|Updated: 9/27/2012 5:56 pm
||Published: 9/27/2012 3:59 pm
Wednesday’s suicide of a Stillwater 8th grader in the hallway of his junior high has many schools on the lookout for signs of bullying.
Although the Stillwater district has said that 13-year old Cade Poulos never reported bullying, and it’s not clear exactly why he took his own life, many times bullying goes unreported.
The tragic death of Poulos has had a resounding impact on students across the state. Students at Sapulpa Middle School have several ways to get their voices heard. They can fill out a form online. Once it’s been reported, that will trigger a response team that will immediately investigate the bullying claims.
Poulos’ mother says he had close friends and wasn’t a target but did battle depression. However, other students at the Stillwater school say he was bullied. Grace Stewart attends Sapulpa Middle School. She didn’t’ know Cade personally but says that bullying can be a humiliating secret.
"They don't deserve all of that hurt and I don't think they deserve to die. It breaks my heart,” she says.

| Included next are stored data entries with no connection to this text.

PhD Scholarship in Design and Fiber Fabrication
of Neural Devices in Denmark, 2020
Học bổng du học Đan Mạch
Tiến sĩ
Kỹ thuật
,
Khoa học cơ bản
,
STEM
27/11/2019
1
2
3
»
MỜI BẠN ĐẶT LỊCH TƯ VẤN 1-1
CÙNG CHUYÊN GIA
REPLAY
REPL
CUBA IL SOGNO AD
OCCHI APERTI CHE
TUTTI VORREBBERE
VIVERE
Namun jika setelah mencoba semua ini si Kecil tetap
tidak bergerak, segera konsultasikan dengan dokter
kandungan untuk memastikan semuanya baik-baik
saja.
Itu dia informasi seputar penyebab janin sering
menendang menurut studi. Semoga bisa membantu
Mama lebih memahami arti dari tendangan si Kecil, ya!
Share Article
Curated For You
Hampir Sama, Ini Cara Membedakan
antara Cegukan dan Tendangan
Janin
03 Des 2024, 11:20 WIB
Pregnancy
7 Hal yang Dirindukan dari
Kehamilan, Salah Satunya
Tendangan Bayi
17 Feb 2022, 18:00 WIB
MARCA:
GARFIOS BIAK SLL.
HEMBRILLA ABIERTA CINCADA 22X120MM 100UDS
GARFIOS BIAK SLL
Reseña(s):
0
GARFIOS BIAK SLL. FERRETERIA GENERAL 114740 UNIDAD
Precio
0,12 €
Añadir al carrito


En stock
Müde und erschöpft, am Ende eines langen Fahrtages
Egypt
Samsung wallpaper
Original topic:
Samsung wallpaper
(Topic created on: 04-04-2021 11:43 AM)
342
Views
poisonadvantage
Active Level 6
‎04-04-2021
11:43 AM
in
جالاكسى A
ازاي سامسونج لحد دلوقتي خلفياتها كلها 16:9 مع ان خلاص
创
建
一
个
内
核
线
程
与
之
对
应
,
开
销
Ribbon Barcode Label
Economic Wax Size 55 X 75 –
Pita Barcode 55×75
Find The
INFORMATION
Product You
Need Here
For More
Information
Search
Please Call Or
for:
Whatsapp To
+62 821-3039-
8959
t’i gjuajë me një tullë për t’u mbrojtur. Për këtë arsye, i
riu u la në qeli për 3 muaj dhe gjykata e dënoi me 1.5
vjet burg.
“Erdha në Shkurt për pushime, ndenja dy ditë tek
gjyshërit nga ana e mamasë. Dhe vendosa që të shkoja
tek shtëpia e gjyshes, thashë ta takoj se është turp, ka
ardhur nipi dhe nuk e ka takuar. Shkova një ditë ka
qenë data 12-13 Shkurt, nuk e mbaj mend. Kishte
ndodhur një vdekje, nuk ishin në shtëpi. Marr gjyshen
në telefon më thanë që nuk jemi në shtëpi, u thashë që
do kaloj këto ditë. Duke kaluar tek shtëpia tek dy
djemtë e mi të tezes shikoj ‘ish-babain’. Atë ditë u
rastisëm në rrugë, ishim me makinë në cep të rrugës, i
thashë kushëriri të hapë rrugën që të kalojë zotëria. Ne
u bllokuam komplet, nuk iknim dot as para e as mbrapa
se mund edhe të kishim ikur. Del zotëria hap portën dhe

Like many students, Grace has been a target for bullies in the past who have made fun of her clothes and appearance. In the halls of her school, Cade’s story is on everyone’s mind.

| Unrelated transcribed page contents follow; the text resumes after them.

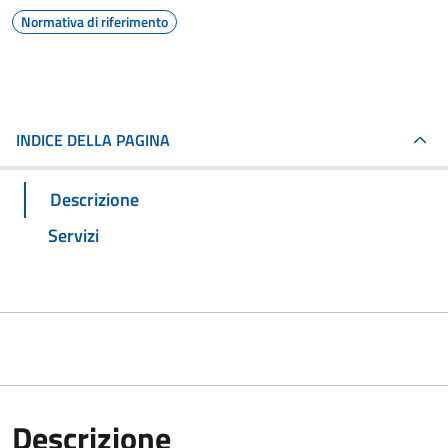
Normativa di riferimento
INDICE DELLA PAGINA
Descrizione
Servizi
Descrizione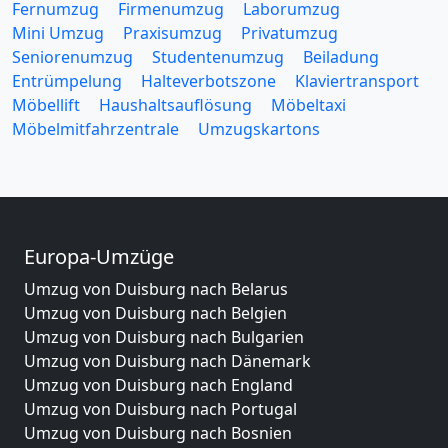
Fernumzug
Firmenumzug
Laborumzug
Mini Umzug
Praxisumzug
Privatumzug
Seniorenumzug
Studentenumzug
Beiladung
Entrümpelung
Halteverbotszone
Klaviertransport
Möbellift
Haushaltsauflösung
Möbeltaxi
Möbelmitfahrzentrale
Umzugskartons
Europa-Umzüge
Umzug von Duisburg nach Belarus
Umzug von Duisburg nach Belgien
Umzug von Duisburg nach Bulgarien
Umzug von Duisburg nach Dänemark
Umzug von Duisburg nach England
Umzug von Duisburg nach Portugal
Umzug von Duisburg nach Bosnien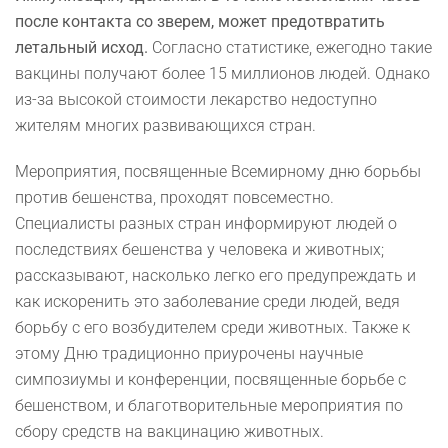
после контакта со зверем, может предотвратить
летальный исход.
Согласно статистике, ежегодно такие
вакцины получают более 15 миллионов людей. Однако
из-за высокой стоимости лекарство недоступно
жителям многих развивающихся стран.
Мероприятия, посвященные Всемирному дню борьбы
против бешенства, проходят повсеместно.
Специалисты разных стран информируют людей о
последствиях бешенства у человека и животных;
рассказывают, насколько легко его предупреждать и
как искоренить это заболевание среди людей, ведя
борьбу с его возбудителем среди животных. Также к
этому Дню традиционно приурочены научные
симпозиумы и конференции, посвященные борьбе с
бешенством, и благотворительные мероприятия по
сбору средств на вакцинацию животных.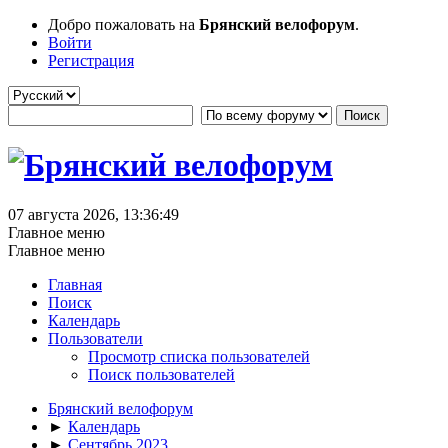
Добро пожаловать на
Брянский велофорум
.
Войти
Регистрация
07 августа 2026, 13:36:49
Главное меню
Главное меню
Главная
Поиск
Календарь
Пользователи
Просмотр списка пользователей
Поиск пользователей
Брянский велофорум
►
Календарь
►
Сентябрь 2023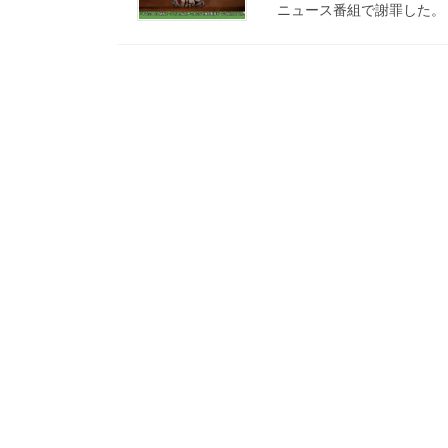
ニュース番組で謝罪した。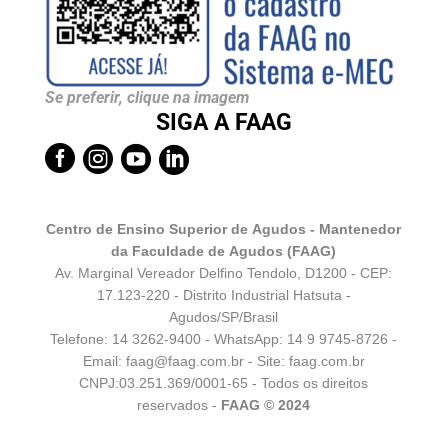
Se preferir, clique na imagem
SIGA A FAAG




Centro de Ensino Superior de Agudos - Mantenedor
da Faculdade de Agudos (FAAG)
Av. Marginal Vereador Delfino Tendolo, D1200 - CEP:
17.123-220 - Distrito Industrial Hatsuta -
Agudos/SP/Brasil
Telefone: 14 3262-9400 - WhatsApp:
14 9 9745-8726
-
Email:
faag@faag.com.br
- Site: faag.com.br
CNPJ:03.251.369/0001-65 - Todos os direitos
reservados -
FAAG © 2024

"They were pretty sad about it and they hurt to,” she says.
Her mother Sheila is a counselor at the school, and takes the no bullying policy very seriously.
'There is a lot of bullying with words that we see here at the middle school. We work a lot with students on how they can better communicate their emotions and feelings other than using words that hurt,” says Sheila.
The Sapulpa district has already investigated reports of bullying this year.
"We've had five cases reported this year that have been investigated to my knowledge, and none of those have been to the level that they needed to be sent to the state department of education,” says Tom Trigalet with Sapulpa Public Schools.
Through online forms, teacher and student training and anti-bullying assemblies, the school is working hard to protect students from making the choice to hurt others.
“We need to do the best we can do to keep those bullies under control and not hurt anybody else,” says Grace.
If a student is caught bullying another student, counseling is provided to both students and consequences are swift for the bully.
We did some checking with other districts regarding their bullying policies.
Tulsa Public School students can anonymously report any concerns of a student who may be at risk. This would trigger a response team who would immediately investigate.
Union also has an anonymous reporting system, as well as a special help line for students who may feel bullied. The number to call is 918-461-4357.